There seem to be a lot of parallels between Indian cricket, and erm, India.
Till late 80's, both the Indian team and India were largely unheralded/unknown quantities till the late 80's. Then Sam Pitroda-Rajiv Gandhi took some steps in the right direction, broadly the same time at which the Reliance world cup and later SRT happened. Both were the first signs of promise.
Then early 90's, Indian reforms took shape, the ground-work was laid for some breakthrough industries/enterprises that were to come along later. For the team, Kumble came along, Ganguly made an appearance, and Dravid-Laxman started doing their thing in the local circuits. In many ways, the real fruits of the reforms took effect only in the second half of the 90's
Second half of 90's is when we really started hearing about Infosys Wipro, started believing that India could finally compete globally and create high quality institutions. About the time, Ganguly-Dravid appeared. TCS, the old warhorse also joined the mix, ditto SRT (finally now it looked like he might not be the only good guy around). Cognizant/Laxman were the slightly late entrants. 2000-01, India felt the dotcom bust, cricket went through the match-fixing scandal. The Azhar-Satyam parallel is the only one where the timeline does not match :)
Around this time, Pokhran happened and Eden Gardens happened. These expanded the horizons of what-could-be beyond imagination.
Early 2000's, good results all around. Adelaide, Pakistan tour, 2003 WC, etc. Good growth, good infra build up, general feel good factor. Telecom sector came and took the limelight, enter Harbhajan with a bang in his debut series. It looked like we were setting ourselves up for a higher trajectory. India needed newer biggies, the team needed newer names - Sehwag, Yuvraj, Zaheer came up. Auto sector, telecom sector broke through, realty sector also shined.

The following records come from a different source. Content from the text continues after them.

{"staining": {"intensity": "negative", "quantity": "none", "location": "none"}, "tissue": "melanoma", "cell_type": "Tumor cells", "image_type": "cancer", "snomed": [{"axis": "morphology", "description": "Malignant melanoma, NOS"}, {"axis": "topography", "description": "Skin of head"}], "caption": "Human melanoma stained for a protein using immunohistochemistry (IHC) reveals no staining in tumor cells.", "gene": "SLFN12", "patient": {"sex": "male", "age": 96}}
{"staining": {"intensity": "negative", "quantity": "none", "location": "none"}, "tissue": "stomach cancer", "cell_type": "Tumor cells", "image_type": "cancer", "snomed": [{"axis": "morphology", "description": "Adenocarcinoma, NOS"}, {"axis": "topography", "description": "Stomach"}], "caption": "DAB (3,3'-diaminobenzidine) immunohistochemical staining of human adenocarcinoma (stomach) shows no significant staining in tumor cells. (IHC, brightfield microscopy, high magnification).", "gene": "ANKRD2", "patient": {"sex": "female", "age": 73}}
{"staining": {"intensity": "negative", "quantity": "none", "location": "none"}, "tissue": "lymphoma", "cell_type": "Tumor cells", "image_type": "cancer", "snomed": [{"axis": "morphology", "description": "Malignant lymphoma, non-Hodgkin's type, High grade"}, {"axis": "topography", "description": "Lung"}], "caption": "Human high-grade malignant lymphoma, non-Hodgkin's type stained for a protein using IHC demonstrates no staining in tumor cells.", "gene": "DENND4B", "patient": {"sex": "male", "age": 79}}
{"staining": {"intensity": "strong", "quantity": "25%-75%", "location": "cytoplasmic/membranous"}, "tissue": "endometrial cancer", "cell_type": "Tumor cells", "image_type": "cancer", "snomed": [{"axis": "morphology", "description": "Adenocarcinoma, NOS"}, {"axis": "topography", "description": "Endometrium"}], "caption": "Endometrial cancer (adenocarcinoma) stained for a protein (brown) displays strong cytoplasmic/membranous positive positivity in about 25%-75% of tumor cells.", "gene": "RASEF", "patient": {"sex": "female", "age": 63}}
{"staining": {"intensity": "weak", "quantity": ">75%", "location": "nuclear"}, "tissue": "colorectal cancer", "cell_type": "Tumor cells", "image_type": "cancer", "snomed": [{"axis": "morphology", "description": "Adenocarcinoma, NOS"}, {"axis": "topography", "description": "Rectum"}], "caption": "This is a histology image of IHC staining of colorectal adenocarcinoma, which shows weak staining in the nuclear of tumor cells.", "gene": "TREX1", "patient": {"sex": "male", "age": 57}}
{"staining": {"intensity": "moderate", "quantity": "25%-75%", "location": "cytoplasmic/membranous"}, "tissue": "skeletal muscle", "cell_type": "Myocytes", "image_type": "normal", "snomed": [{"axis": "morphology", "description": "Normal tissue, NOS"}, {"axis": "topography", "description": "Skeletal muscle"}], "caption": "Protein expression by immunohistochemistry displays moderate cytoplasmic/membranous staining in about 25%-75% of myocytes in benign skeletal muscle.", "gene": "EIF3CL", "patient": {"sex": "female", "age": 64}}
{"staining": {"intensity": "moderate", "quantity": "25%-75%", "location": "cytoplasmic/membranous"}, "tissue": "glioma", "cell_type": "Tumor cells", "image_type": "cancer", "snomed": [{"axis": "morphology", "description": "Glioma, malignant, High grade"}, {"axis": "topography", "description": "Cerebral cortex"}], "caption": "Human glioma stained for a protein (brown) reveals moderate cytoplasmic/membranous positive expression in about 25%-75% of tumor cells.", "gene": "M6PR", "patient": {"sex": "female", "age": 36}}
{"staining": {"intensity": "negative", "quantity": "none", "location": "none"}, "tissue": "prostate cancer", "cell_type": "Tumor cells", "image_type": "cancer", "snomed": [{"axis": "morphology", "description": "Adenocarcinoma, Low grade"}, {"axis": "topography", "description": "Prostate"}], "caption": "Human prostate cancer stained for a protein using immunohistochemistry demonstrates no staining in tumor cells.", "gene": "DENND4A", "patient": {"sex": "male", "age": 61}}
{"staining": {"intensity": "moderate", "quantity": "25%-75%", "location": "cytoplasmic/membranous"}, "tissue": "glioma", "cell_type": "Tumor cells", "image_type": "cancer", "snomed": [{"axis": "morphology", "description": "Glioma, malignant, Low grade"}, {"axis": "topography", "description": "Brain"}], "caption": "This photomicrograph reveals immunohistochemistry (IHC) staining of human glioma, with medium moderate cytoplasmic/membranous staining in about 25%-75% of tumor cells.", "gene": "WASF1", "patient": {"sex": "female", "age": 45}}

Just when things were fine, we were woken up rudely. 2007 WC debacle, 2008-meltdown. But the rebound was way better than expected. It also helped that we were seen now as relatively better. Australia declined, Pakistan, Windies disappeared, NZ finally ran out of steam, England were in transition, and it was up to India to not fluff its lines. On the global economy, US went into a big recession, Europe was struggling and there were few safe havens. India, part of the emerging market brigade acquitted itself wonderfully, or so it seemed.
The new-age, confident group made a mark in the biggest stage with a WC win and on the other hand Indian market rallied to nearly touch a new high.
But, the reality is that both triumphs were built on weak (longer-term/longer-format) fundamentals (even the metaphors start matching :) ). Just like how decoupling was always a myth, the new all-round fitter+better team was also just a myth. Both have been running low on newer inputs. The old-warhorses are still pulling the engine along. The rising tide had just lifted all boats, in both settings. Both need renewal now. Especially, with a giant recession looming, and huge retirements around the corner.
Most importantly, I think for all the improvements seen, we are now left with a feeling that some of the basics aren't much improved - governance, administration, education, fitness (corruption, bowling stocks). Funnily enough, those of us who have been following both for a while have this vague inexplicable feeling that the promising-but-not-there-yet version of the late 90's had more going for it than the premature we-have-arrived-bring-it-on version of the early 2010's. But hey, things go in cycles. And this is still better than the 80's. :)
The metaphor has held good for another six months. India government practically not functioning and Indian team practically not turning up.